# Zyprexa



## ZachT (Sep 8, 2008)

My shrink just added Zyprexa to my prozac and Klonopin.

Zyprexa is an antipsychotic.

Has anyone had any luck with Zeprexa?????

-Zach


----------



## insaticiable (Feb 23, 2010)

Theone2 said:


> My shrink just added Zyprexa to my prozac and Klonopin.
> 
> Zyprexa is an antipsychotic.
> 
> ...


I LOVE ME SOME ZYPREXA!!!!!

Haha, no but really, that drug worked wonders for me. I don't have schizophrenia or bipolar or any of the disorders it is used to typically treat, but it did a dangin good job of reducing my anger outbursts\hostility, anxiety, and also lifted my mood up as well. I also noticed that right after I took it, my vision would get super sharp and I would be able to focus very well (however I took this awhile ago, so I don't know if it would have the same effect on DP). Used in small doses (2.5mg), this drug can be a miracle for many, and won't cause as much sedation or weight gain. However, Zyprexa is notorious for its weight gain side effect, so you should watch out for that, and get your glucose and triglyceride levels checked out periodically. What dose were you prescribed and did he give it to you for DP\DR or other reasons?

****

● Activity list
**A)** From the Zyprexa thread, copy word for word the passage that begins at the words "Haha, no but" and ends after the words "or other reasons?".
**B)** Answer these from the Zyprexa thread:
(i) To which two medications was Zyprexa added in the first post?
(ii) What small dose does the reply mention?
(iii) Which levels does the reply say should be checked periodically?
**C)** Continue the Zyprexa thread from the point where it stops.

● Recorded data

****

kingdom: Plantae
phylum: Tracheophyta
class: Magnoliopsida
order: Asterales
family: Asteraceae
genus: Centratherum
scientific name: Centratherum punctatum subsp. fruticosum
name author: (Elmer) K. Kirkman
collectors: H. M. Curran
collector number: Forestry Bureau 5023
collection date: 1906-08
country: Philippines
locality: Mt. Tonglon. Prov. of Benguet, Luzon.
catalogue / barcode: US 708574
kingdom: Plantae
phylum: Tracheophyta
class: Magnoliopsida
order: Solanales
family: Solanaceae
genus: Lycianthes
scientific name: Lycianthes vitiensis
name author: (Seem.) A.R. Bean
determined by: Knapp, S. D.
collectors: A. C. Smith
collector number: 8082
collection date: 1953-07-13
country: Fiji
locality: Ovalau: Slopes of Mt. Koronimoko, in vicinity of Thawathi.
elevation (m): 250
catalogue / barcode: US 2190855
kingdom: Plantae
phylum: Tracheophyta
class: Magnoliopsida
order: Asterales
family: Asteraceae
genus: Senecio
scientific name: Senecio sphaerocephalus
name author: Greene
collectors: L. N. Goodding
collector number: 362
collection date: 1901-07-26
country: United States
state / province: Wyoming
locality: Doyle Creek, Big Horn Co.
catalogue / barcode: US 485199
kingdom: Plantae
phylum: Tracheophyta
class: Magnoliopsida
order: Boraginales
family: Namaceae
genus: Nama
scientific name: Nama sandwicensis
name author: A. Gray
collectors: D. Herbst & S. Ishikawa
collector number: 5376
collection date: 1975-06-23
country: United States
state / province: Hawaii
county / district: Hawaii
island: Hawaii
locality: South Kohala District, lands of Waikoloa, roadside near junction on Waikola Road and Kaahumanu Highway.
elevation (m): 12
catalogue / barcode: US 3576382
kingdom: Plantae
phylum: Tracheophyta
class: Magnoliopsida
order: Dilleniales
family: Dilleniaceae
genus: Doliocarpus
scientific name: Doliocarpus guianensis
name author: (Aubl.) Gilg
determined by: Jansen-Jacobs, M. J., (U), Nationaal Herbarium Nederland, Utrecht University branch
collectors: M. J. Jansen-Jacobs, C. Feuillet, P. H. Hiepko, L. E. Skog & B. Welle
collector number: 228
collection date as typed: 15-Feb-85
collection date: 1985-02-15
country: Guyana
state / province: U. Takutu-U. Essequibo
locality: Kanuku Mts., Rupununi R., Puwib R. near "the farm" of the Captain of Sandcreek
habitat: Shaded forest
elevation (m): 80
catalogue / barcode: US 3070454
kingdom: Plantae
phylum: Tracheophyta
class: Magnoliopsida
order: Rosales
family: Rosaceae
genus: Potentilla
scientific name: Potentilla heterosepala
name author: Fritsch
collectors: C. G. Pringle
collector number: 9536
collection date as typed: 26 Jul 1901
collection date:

****

● Answer list
**A)**
Haha, no but really, that drug worked wonders for me. I don't have schizophrenia or bipolar or any of the disorders it is used to typically treat, but it did a dangin good job of reducing my anger outbursts\hostility, anxiety, and also lifted my mood up as well. I also noticed that right after I took it, my vision would get super sharp and I would be able to focus very well (however I took this awhile ago, so I don't know if it would have the same effect on DP). Used in small doses (2.5mg), this drug can be a miracle for many, and won't cause as much sedation or weight gain. However, Zyprexa is notorious for its weight gain side effect, so you should watch out for that, and get your glucose and triglyceride levels checked out periodically. What dose were you prescribed and did he give it to you for DP\DR or other reasons?

**B)**
(i) Prozac and Klonopin
(ii) 2.5mg
(iii) Glucose and triglyceride levels

**C)**
Hope this drug gives you as much benefit as it did for me. Keep us posted!


----------



## Guest (Jun 4, 2010)

Im taking zyprexa 10mg at night for about 4-5 weeks now and its done absoulutly nothing. My Dp and anxiety are still higher than ever. As the poster said above me it causes alot of weight gain (20 pounds so far for me) and tbh ive never really felt any sedation while on it.


----------



## Bosko (Nov 9, 2007)

I had it for a while, for sleeping. Always remember i felt stoned on it but not in a good way. im taking respiridone atm, many people take anti psychs so dont be hesitant to take them like i was for a few years or so!


----------



## ZachT (Sep 8, 2008)

insaticiable said:


> I LOVE ME SOME ZYPREXA!!!!!
> 
> Haha, no but really, that drug worked wonders for me. I don't have schizophrenia or bipolar or any of the disorders it is used to typically treat, but it did a dangin good job of reducing my anger outbursts\hostility, anxiety, and also lifted my mood up as well. I also noticed that right after I took it, my vision would get super sharp and I would be able to focus very well (however I took this awhile ago, so I don't know if it would have the same effect on DP). Used in small doses (2.5mg), this drug can be a miracle for many, and won't cause as much sedation or weight gain. However, Zyprexa is notorious for its weight gain side effect, so you should watch out for that, and get your glucose and triglyceride levels checked out periodically. What dose were you prescribed and did he give it to you for DP\DR or other reasons?
> 
> Hope this drug gives you as much benefit as it did for me. Keep us posted!


It was prescribed for my depression and DP. I am starting to take 5 mg every night for a week.


----------



## ZachT (Sep 8, 2008)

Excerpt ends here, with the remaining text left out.